The other side is that if you aren’t “in it,” not only does the subculture not exist at all for you, but you are likely to swear the subculture can’t exist. If someone twists your arm and forces you to look, the binary off state makes you minimize the value of the subculture (“Who reads blogs? I don’t know anyone important who reads them.” “Nobody’s making any money from blogging.” “My customers are pizza delivery people.” “Blog, schmog.”).

Today, two things happened that made it clear to me I’m clearly in the on state with the WordPress subculture.

First, I found the WordPress podcast. No surprise here…I loved it. This is a high-quality, authentic podcast about the subculture. It’s proof positive this thing has gotten bigger than outsiders can see.

Then, tonight, I had a long email thread with a plugin developer whose plugin isn’t working for me. Lemme tell you, Microsoft and IBM can’t support a product better than this or at lower cost. This guy is doing it for the community…for the subculture…because he likes it and he knows how important it is.

So, all I can say is, it’s good enough for me.

Jan 25

download.png

If you even lightly press the “talk technology” button on Alex, you are more than likely going to get a lot of gushing from me about WordPress.

Since I first found WordPress 2.0 in the early summer, I’ve been amazed at what I, last a developer 15 years ago, could do with this industrial-strength, multi-user content management and publishing system.

It’s so astonishingly simple in concept…so amazingly easy to implement that I’ve had great success in getting people to use it. And, as a further testament to its ease of use, I’ve even seen what can charitably be described as low- to no-talent geeks convince themselves they’re the next Torvalds because of the instant feeling of success one gets using WordPress.

But now, even when I thought it couldn’t get any better, along comes WordPress 2.1. Following the instructions for upgrading took about an hour (much of that spent backing up files). After that, everything worked perfectly.

This is my first post in WordPress 2.1 and I’ve already fallen in love even though I’ve only been using it for about 10 minutes.

When you’ve been around software as long as I have there are a couple of ways that you can tell right away when something “has it.” In WordPress 2.1, those indications are all over the product. From the fact that it upgrades more easily than any complex publishing system has a right to, to the small stuff like a “last saved” indicator in the editor and subtle yet massive improvements in the UI that don’t make the user re-learn anything, WordPress 2.1 might be the most impressive and accessible achievement the open-source community has created.

Matt and the team: congratulations, and thank you very much.

Oct 11

I’m in love…with WordPress.

Since late July, I’ve been using this amazing system to produce blogs.
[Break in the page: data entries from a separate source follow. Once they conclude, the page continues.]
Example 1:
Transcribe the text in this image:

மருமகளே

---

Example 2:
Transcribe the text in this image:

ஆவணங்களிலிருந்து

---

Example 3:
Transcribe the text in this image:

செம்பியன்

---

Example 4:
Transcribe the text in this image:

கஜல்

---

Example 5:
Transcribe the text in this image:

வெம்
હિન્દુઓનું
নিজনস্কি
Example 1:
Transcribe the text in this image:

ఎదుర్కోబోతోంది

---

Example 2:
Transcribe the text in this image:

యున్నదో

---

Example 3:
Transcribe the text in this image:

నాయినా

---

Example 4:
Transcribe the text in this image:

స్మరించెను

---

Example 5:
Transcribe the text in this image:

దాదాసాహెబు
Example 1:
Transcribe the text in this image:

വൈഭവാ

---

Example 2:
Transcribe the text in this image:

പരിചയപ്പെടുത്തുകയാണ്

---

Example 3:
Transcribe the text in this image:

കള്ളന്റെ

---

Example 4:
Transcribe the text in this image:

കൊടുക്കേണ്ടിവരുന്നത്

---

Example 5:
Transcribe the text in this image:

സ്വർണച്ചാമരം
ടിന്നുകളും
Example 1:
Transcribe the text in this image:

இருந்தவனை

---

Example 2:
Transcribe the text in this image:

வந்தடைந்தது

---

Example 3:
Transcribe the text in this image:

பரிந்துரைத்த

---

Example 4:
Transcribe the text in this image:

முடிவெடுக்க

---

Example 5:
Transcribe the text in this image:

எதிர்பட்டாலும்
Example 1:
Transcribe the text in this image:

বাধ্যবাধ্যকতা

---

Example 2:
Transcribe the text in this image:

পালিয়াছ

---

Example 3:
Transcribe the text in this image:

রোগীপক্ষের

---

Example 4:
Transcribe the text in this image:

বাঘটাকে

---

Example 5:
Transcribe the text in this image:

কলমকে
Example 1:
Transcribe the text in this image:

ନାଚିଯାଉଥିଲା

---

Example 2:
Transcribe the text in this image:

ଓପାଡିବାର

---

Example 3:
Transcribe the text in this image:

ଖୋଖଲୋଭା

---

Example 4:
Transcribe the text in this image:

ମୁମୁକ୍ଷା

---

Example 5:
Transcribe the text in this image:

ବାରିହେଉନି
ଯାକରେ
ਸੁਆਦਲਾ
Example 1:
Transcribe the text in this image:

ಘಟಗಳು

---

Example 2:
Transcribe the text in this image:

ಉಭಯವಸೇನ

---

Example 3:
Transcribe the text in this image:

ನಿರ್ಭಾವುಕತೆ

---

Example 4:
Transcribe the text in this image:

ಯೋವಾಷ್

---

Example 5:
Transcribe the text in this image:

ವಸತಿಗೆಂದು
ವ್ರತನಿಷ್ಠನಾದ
What blows me away is that this system has all the features of industrial-strength commercial software.

Having been in the software biz since the 70s, I never thought I’d ever be able to say that about an open-source, GPL-licensed product. And trust me, WordPress is a real product in every sense of the word as I’ve heard it used in my software experience.

What’s so astonishing to me is that no matter what task I’ve needed it to do in the last 90 days, there’s been either a way to do it in the base product or a plug-in that did it and which we could install and use in minutes.

The plug-in that has just totally blown me away this week is Podpress. This is a simply astonish piece of functionality that turns WordPress into the most amazing podcast feed imaginable. Total time to install and customize: about 30 minutes.

Today, with zero training in PHP (and very little HTML background to boot), I was able to customize a template in WordPress. Though the finer points of CSS and browser incompatibility continue to drive me wild with frustration, for a curious hobbyist, there’s nothing else like it on the Internet. With WordPress and a run-of-the-mill ISP hosting account (1and1 has a great one for $3/month), you can achieve a level of muti-user content management and publishing unheard of for hundreds of thousands of dollars just a few years ago.

I style myself as a geek snob, knowing what’s good and what ain’t in tech. I haven’t got the words to describe how amazing WordPress is.